3D models NCDHW(NCSHW) require network-input-shape with 5-dimension shape. For example:
network-input-shape= 4;3;32;224;224 It means max_batch_size: 4, channels 3, sequence_len: 32, height 224, width 224.
2D models NSHW require network-input-shape with 4-dimension shape. For example:
network-input-shape= 4;96;224;224 It means max_batch_size: 4, channels 3, sequence_len: 32, height 224, width 224. where 96 = channels x sequence_len.
Assume incoming frame numbers are 1, 2, 3, 4, 5, 6, 7, 8, 9, 10, 11, 12, 13, 14, 15… When subsample=1, the preprocessing custom lib will pick up frame numbers: 1,3,5,7,9… to preprocess sequentially and pass it onto inference as a next-step.
Assuming same incoming frame numbers above, For example, when subsample=0, stride=1, the 2 consecutive sliding sequences are:
Batch A: [1,2,3,4,5...] Batch B: [2,3,4,5,6...]
When subsample=0, stride=2, the 2 consecutive sliding sequences are:
Batch A: [1,2,3,4,5...] Batch B: [3,4,5,6,7...]
When subsample=1, stride=2, the subsample is performed first, and sliding sequences are on top of subsample results.
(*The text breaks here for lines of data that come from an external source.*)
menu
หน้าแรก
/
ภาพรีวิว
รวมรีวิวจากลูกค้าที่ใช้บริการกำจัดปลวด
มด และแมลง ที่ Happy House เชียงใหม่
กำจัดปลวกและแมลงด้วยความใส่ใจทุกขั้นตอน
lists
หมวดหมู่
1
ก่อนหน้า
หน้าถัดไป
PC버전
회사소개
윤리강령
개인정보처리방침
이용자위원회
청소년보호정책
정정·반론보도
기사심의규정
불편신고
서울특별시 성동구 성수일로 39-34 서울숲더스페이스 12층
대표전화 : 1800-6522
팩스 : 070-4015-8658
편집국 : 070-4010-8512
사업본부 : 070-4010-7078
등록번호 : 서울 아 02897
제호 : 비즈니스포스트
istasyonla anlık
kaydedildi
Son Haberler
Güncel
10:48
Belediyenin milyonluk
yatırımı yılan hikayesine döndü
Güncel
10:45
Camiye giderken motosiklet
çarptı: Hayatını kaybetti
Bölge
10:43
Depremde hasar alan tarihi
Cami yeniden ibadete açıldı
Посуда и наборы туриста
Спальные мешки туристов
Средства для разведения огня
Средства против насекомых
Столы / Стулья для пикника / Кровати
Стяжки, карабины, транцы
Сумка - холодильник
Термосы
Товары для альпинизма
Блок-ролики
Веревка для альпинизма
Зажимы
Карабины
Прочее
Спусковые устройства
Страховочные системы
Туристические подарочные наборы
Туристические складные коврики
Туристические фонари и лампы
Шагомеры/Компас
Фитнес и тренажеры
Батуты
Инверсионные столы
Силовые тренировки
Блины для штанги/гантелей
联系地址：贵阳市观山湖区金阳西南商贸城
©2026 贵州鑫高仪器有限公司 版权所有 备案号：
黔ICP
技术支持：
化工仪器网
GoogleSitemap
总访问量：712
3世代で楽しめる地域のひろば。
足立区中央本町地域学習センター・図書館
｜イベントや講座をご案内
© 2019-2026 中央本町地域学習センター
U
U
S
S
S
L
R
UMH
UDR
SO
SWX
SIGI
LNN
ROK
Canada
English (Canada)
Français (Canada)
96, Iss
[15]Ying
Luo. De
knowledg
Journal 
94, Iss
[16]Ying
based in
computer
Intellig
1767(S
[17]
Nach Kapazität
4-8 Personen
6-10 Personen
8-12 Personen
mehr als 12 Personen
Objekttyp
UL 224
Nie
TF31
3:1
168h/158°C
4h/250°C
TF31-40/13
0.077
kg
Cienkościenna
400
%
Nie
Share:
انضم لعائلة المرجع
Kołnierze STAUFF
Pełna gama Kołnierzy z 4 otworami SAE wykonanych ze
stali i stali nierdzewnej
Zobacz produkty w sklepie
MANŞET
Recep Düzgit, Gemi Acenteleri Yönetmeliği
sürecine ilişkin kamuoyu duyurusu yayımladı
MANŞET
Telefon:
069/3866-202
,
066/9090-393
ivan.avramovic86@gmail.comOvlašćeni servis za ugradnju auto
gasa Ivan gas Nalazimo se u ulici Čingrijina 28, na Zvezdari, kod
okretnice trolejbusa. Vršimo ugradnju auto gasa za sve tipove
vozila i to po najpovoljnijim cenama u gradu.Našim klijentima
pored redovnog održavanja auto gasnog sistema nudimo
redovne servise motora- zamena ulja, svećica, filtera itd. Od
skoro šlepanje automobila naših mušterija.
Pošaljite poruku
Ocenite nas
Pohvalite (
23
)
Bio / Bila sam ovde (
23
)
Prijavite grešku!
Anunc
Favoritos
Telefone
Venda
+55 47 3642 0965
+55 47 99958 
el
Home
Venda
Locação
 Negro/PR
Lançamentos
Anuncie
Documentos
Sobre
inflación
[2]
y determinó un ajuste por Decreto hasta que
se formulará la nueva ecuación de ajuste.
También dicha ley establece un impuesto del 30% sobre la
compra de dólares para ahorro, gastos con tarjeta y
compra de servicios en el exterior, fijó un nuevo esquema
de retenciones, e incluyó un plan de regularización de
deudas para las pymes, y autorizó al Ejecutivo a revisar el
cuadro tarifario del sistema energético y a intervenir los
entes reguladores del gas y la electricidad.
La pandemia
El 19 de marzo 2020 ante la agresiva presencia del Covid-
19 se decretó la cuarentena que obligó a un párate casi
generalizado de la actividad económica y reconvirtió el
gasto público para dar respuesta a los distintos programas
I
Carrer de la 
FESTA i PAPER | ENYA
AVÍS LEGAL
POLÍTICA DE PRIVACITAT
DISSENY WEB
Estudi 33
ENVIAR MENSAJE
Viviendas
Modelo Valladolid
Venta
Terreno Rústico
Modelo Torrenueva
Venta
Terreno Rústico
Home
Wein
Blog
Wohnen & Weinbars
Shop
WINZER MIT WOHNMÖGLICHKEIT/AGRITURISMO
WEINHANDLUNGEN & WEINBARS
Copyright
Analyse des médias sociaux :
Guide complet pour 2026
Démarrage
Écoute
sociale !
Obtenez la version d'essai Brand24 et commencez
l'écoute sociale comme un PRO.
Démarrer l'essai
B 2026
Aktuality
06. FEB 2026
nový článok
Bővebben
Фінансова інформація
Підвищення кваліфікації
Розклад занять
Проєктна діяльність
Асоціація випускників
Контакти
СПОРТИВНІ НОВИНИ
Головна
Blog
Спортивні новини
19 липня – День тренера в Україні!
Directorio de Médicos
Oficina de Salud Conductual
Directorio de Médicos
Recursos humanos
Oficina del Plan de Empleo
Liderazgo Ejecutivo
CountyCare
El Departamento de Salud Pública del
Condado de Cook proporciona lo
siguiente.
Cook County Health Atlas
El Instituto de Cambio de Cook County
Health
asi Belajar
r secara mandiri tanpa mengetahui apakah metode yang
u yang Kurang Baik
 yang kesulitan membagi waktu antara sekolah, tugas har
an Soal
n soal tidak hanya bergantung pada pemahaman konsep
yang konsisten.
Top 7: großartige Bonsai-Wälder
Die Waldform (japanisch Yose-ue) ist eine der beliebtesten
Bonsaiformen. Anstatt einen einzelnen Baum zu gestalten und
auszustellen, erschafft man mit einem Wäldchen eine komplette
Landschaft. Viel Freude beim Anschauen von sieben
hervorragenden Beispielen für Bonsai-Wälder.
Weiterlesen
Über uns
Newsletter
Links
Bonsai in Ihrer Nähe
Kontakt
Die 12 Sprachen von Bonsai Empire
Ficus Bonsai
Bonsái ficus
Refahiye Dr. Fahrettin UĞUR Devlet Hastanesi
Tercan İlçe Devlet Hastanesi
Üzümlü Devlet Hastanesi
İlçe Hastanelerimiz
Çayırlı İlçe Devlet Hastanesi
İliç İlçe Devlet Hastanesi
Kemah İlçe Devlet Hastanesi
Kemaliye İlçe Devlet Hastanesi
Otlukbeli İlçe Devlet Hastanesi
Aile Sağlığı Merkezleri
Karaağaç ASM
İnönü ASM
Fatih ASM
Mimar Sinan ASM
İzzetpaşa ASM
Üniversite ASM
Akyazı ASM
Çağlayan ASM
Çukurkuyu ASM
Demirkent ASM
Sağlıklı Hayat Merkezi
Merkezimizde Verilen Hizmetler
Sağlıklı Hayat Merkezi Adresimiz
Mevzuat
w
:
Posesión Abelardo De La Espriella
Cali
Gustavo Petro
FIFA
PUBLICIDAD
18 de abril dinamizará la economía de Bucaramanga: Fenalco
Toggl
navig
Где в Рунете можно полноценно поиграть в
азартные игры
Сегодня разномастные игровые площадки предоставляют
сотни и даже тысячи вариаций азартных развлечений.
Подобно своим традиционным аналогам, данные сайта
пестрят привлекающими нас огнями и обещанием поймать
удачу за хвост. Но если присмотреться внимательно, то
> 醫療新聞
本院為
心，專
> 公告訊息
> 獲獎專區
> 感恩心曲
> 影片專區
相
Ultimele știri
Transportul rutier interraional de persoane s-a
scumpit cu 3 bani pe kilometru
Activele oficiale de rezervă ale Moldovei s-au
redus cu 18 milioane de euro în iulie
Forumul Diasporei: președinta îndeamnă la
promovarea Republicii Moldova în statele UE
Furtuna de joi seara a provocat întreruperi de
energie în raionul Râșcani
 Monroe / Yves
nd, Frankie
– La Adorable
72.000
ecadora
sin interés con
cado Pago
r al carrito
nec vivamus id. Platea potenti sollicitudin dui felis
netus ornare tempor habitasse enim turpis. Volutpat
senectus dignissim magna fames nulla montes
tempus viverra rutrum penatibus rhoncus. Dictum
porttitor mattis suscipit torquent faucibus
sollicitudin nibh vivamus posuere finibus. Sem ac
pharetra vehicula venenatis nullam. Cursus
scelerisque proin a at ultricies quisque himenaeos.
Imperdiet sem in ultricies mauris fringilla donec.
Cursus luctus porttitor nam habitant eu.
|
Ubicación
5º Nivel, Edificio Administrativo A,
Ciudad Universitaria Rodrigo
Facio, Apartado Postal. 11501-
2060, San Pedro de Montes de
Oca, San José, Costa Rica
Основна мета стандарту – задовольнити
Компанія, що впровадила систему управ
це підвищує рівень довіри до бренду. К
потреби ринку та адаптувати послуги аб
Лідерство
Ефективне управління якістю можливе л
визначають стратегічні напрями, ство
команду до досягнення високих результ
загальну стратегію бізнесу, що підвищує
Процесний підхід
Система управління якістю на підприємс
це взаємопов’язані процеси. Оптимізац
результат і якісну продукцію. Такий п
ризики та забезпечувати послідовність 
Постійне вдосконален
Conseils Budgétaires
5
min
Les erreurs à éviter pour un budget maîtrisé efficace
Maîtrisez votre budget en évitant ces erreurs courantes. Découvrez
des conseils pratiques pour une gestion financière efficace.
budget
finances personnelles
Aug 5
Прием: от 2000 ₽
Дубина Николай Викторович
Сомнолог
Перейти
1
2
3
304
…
The processing frame numbers after subsample are: 1,3,5,7,9,11,13,15,17,19… The consecutive sliding sequences on top of them are:
Batch A: [1,3,5,7,9...] Batch B: [5,7,9,11,13...] # 1st frame sliding from frame 1 of Batch A to frame 5 Batch C: [9,11,13,15,17...] # 1st frame sliding from frame 5 of Batch C to frame 9
The image below shows the frame batches with different subsample and stride settings.
Build Custom sequence preprocess lib and application From Source¶
Go to folder sources/apps/sample_apps/deepstream-3d-action-recognition.
Run the following commands:
$ make $ make install
Check source code and comments to learn about implementation of other order formats e.g. NSCHW(NDCHW).